Combinatorics——HDUOJ 1171 - Big Event in HDU（多重背包->01背包）

原题：

• Problem Description

  Nowadays, we all know that Computer College is the biggest department in HDU. But, maybe you don’t know that Computer College had ever been split into Computer College and Software College in 2002.The splitting is absolutely a big event in HDU! At the same time, it is a trouble thing too. All facilities must go halves. First, all facilities are assessed, and two facilities are thought to be same if they have the same value. It is assumed that there is N (0 N<1000) kinds of facilities (different value, different kinds).

• Input

  Input contains multiple test cases. Each test case starts with a number N (0 N <= 50 – the total number of different facilities). The next N lines contain an integer V (0 V<=50 –value of facility) and an integer M (0 M<=100 –corresponding number of the facilities) each. You can assume that all V are different.
  A test case starting with a negative integer terminates input and this test case is not to be processed.

• Output

  For each case, print one line containing two integers A and B which denote the value of Computer College and Software College will get respectively. A and B should be as equal as possible. At the same time, you should guarantee that A is not less than B.

• Sample Input

  2
  10 1
  20 1
  3
  10 1
  20 2
  30 1
  -1

• Sample Output

  20 10
  40 40

背包问题详细讲解可参考：
http://blog.youkuaiyun.com/na_beginning/article/details/62884939（01背包，完全背包，多重背包）
http://blog.youkuaiyun.com/hcwzq/article/details/6661204
此题的另一种解法：http://www.cnblogs.com/kuangbin/archive/2013/04/15/3022741.html（混合背包）
此题的另一种解法：http://blog.youkuaiyun.com/IAccepted/article/details/24651887（母函数）
此题的另一种解法：http://blog.youkuaiyun.com/hdd871532887/article/details/41287857（多重背包 + 母函数）

题意：
有N样物品，每样物品价值是V，件数是M。
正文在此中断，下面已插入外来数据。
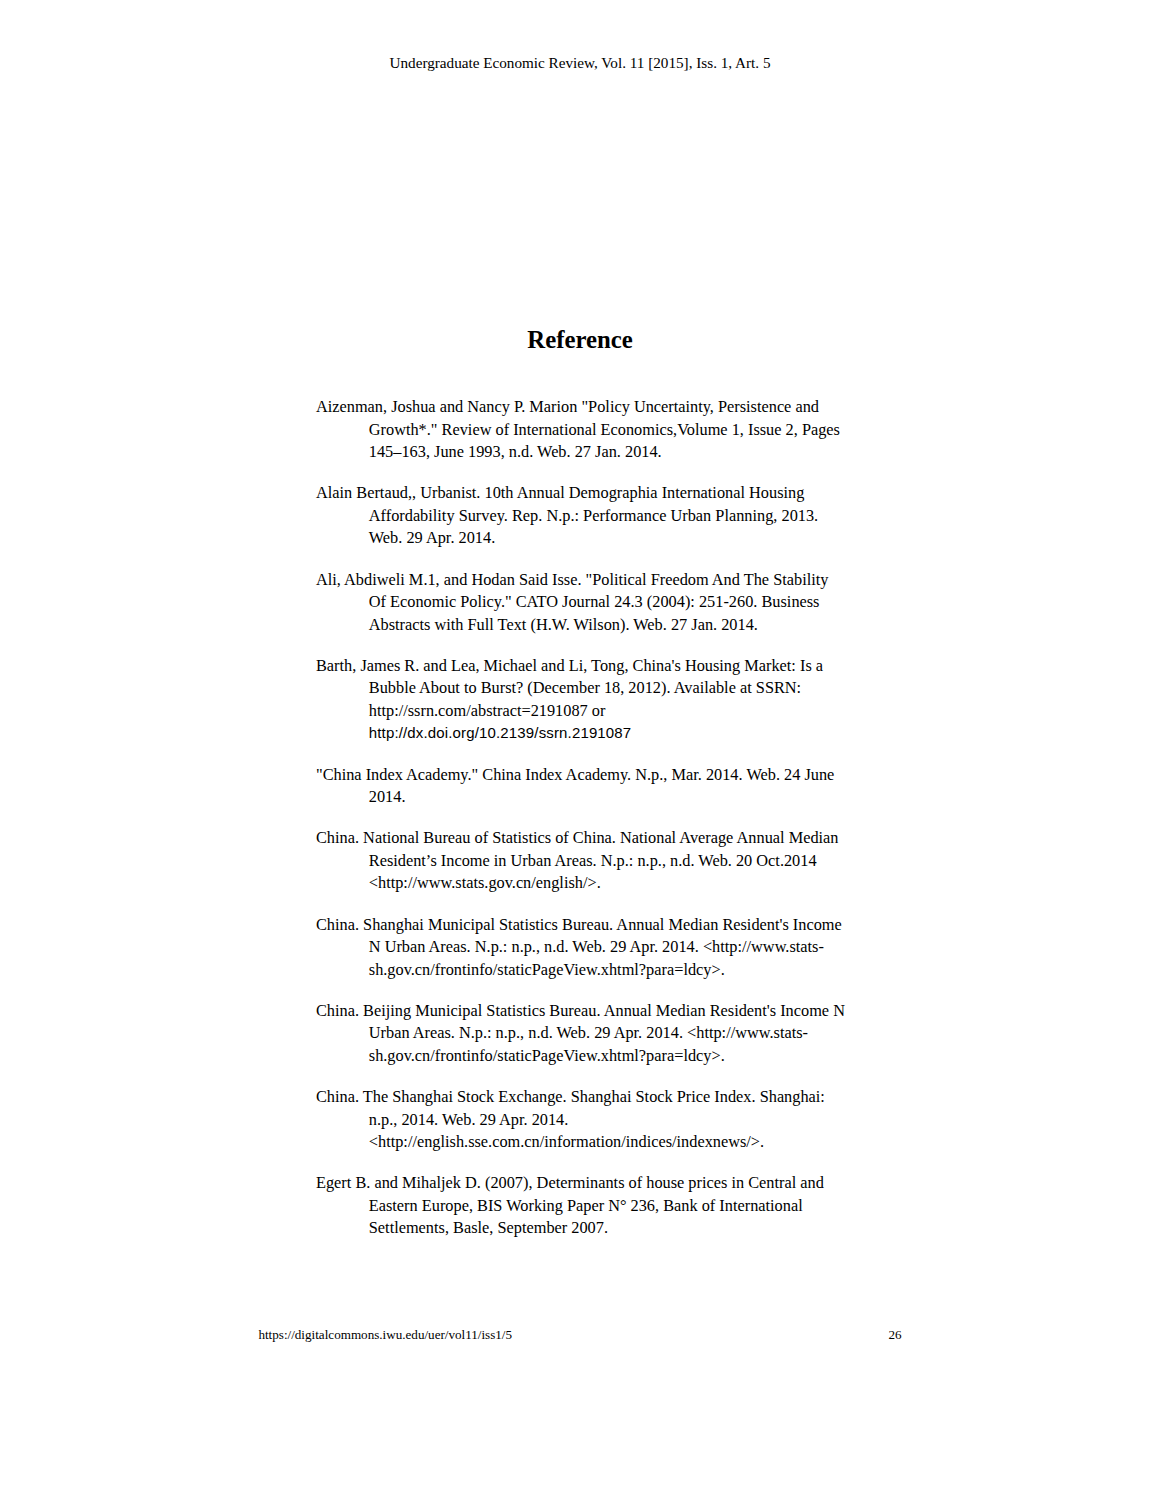Undergraduate Economic Review, Vol. 11 [2015], Iss. 1, Art. 5
Reference
Aizenman, Joshua and Nancy P. Marion "Policy Uncertainty, Persistence and Growth*." Review of International Economics,Volume 1, Issue 2, Pages 145–163, June 1993, n.d. Web. 27 Jan. 2014.
Alain Bertaud,, Urbanist. 10th Annual Demographia International Housing Affordability Survey. Rep. N.p.: Performance Urban Planning, 2013. Web. 29 Apr. 2014.
Ali, Abdiweli M.1, and Hodan Said Isse. "Political Freedom And The Stability Of Economic Policy." CATO Journal 24.3 (2004): 251-260. Business Abstracts with Full Text (H.W. Wilson). Web. 27 Jan. 2014.
Barth, James R. and Lea, Michael and Li, Tong, China's Housing Market: Is a Bubble About to Burst? (December 18, 2012). Available at SSRN: http://ssrn.com/abstract=2191087 or http://dx.doi.org/10.2139/ssrn.2191087
"China Index Academy." China Index Academy. N.p., Mar. 2014. Web. 24 June 2014.
China. National Bureau of Statistics of China. National Average Annual Median Resident’s Income in Urban Areas. N.p.: n.p., n.d. Web. 20 Oct.2014 <http://www.stats.gov.cn/english/>.
China. Shanghai Municipal Statistics Bureau. Annual Median Resident's Income N Urban Areas. N.p.: n.p., n.d. Web. 29 Apr. 2014. <http://www.stats-sh.gov.cn/frontinfo/staticPageView.xhtml?para=ldcy>.
China. Beijing Municipal Statistics Bureau. Annual Median Resident's Income N Urban Areas. N.p.: n.p., n.d. Web. 29 Apr. 2014. <http://www.stats-sh.gov.cn/frontinfo/staticPageView.xhtml?para=ldcy>.
China. The Shanghai Stock Exchange. Shanghai Stock Price Index. Shanghai: n.p., 2014. Web. 29 Apr. 2014. <http://english.sse.com.cn/information/indices/indexnews/>.
Egert B. and Mihaljek D. (2007), Determinants of house prices in Central and Eastern Europe, BIS Working Paper N° 236, Bank of International Settlements, Basle, September 2007.
https://digitalcommons.iwu.edu/uer/vol11/iss1/5
26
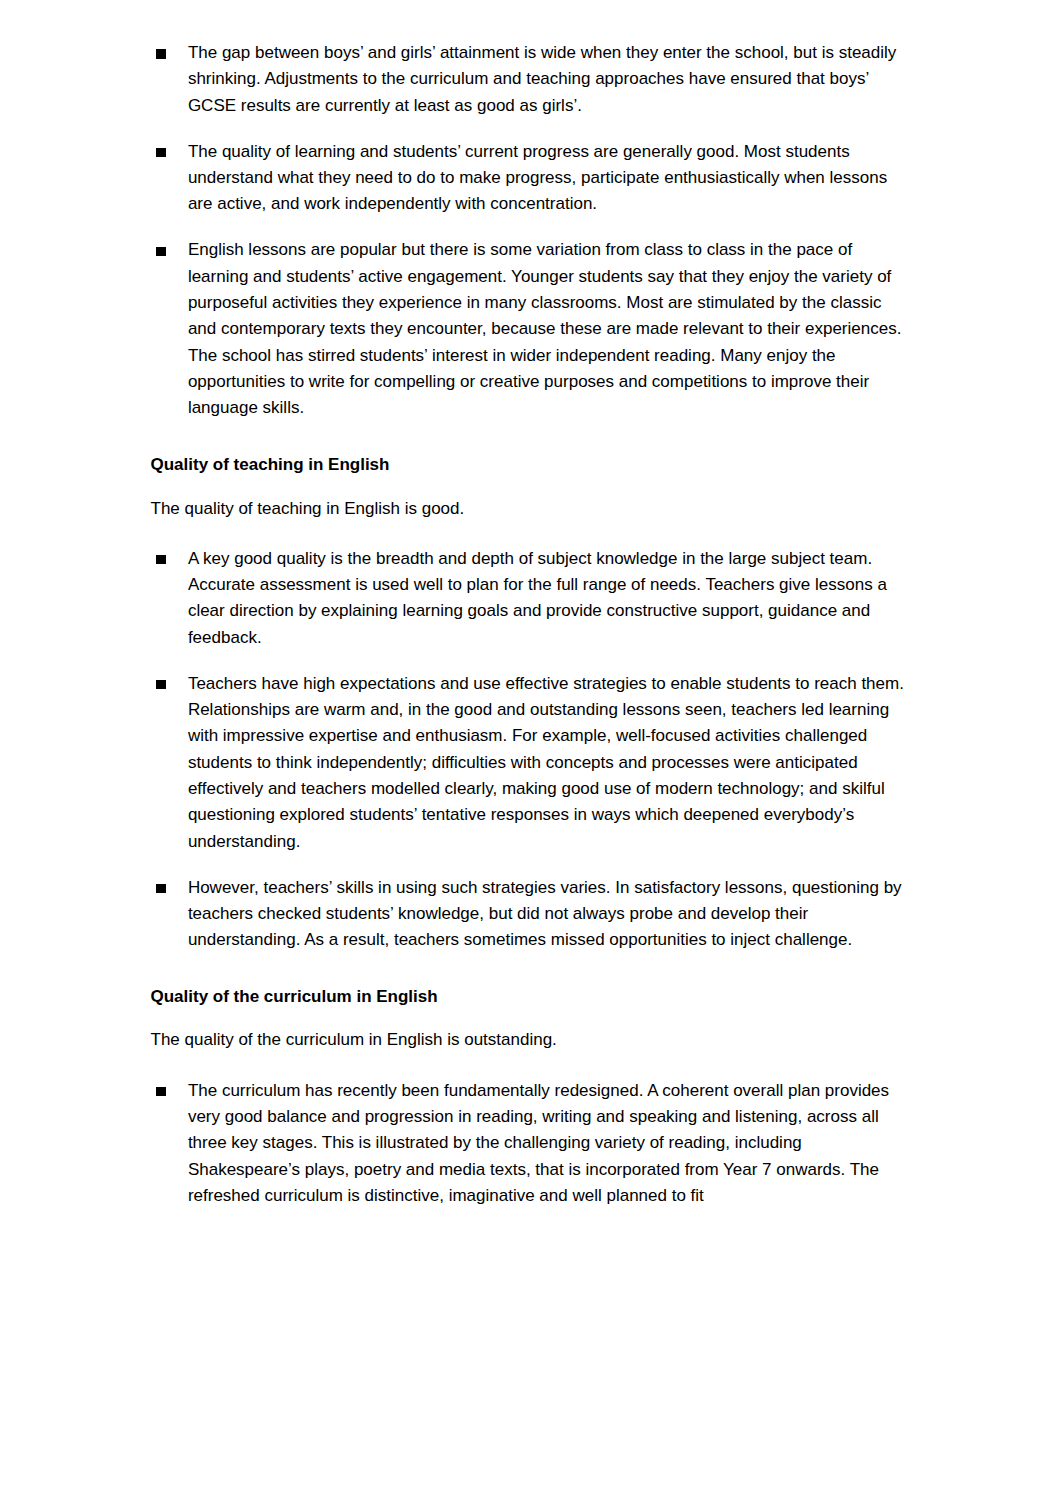The gap between boys’ and girls’ attainment is wide when they enter the school, but is steadily shrinking. Adjustments to the curriculum and teaching approaches have ensured that boys’ GCSE results are currently at least as good as girls’.
The quality of learning and students’ current progress are generally good. Most students understand what they need to do to make progress, participate enthusiastically when lessons are active, and work independently with concentration.
English lessons are popular but there is some variation from class to class in the pace of learning and students’ active engagement. Younger students say that they enjoy the variety of purposeful activities they experience in many classrooms. Most are stimulated by the classic and contemporary texts they encounter, because these are made relevant to their experiences. The school has stirred students’ interest in wider independent reading. Many enjoy the opportunities to write for compelling or creative purposes and competitions to improve their language skills.
Quality of teaching in English
The quality of teaching in English is good.
A key good quality is the breadth and depth of subject knowledge in the large subject team. Accurate assessment is used well to plan for the full range of needs. Teachers give lessons a clear direction by explaining learning goals and provide constructive support, guidance and feedback.
Teachers have high expectations and use effective strategies to enable students to reach them. Relationships are warm and, in the good and outstanding lessons seen, teachers led learning with impressive expertise and enthusiasm. For example, well-focused activities challenged students to think independently; difficulties with concepts and processes were anticipated effectively and teachers modelled clearly, making good use of modern technology; and skilful questioning explored students’ tentative responses in ways which deepened everybody’s understanding.
However, teachers’ skills in using such strategies varies. In satisfactory lessons, questioning by teachers checked students’ knowledge, but did not always probe and develop their understanding. As a result, teachers sometimes missed opportunities to inject challenge.
Quality of the curriculum in English
The quality of the curriculum in English is outstanding.
The curriculum has recently been fundamentally redesigned. A coherent overall plan provides very good balance and progression in reading, writing and speaking and listening, across all three key stages. This is illustrated by the challenging variety of reading, including Shakespeare’s plays, poetry and media texts, that is incorporated from Year 7 onwards. The refreshed curriculum is distinctive, imaginative and well planned to fit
尽量把这些物品分成两堆使得两边总价值最接近。输出分得的两堆各自的价值。

代码：

/**
 * 动态规划【非递归】
 * 此题为多重背包，可看做是01背包问题
 */
#include<stdio.h>
#include <algorithm>
using namespace std;
int V[5001];//50*100种物品的价值
int dp[125001];//背包假设的最大容量50*100*50/2=125000
int AllValue;//总值

//参数：物品种类个数(kind-1)
void ZeroOnePack(int kind)
{
    int i, j;
    for (i = 0; i < kind; i++)//遍历每一种物体
    {
        //背包最大容量为AllValue/2
        for (j = AllValue/2; j >= V[i]; j--)
        //通过遍历每一种物体，不断更新不同容量j的背包能存放的最大价值
        //遍历在不同容量j(AllValue/2<=j<=V[i])的背包下，背包最多能放置多少价值
        {
            dp[j] = max(dp[j], dp[j - V[i]] + V[i]);
            //在容量为j的背包下，选择是否将物体i(价值为V[i])放置到背包中
            //1.不放：取原来容量为j的背包的价值
            //2.放：取容量为j-V[i]的背包的价值+物体i的价值
        }
    }
}
int main()
{
    short N, i, v, m;
    int kind;
    while (scanf("%d",&N) && N > 0)
    {
        memset(V, 0, sizeof(V));
        memset(dp, 0, sizeof(dp));
        AllValue = 0;
        kind = 0;
        for (i = 0; i < N; i++)
        {
            scanf("%d%d", &v, &m);
            while (m--)//将多重背包看作01背包（如：10个A看作是10个不同的A但是有相同的价值V）
            {
                V[kind++] = v;//每一种物品的价值
                AllValue += v;//总价值
            }
        }
        ZeroOnePack(kind);
        printf("%d %d\n", AllValue - dp[AllValue / 2], dp[AllValue / 2]);
    }
}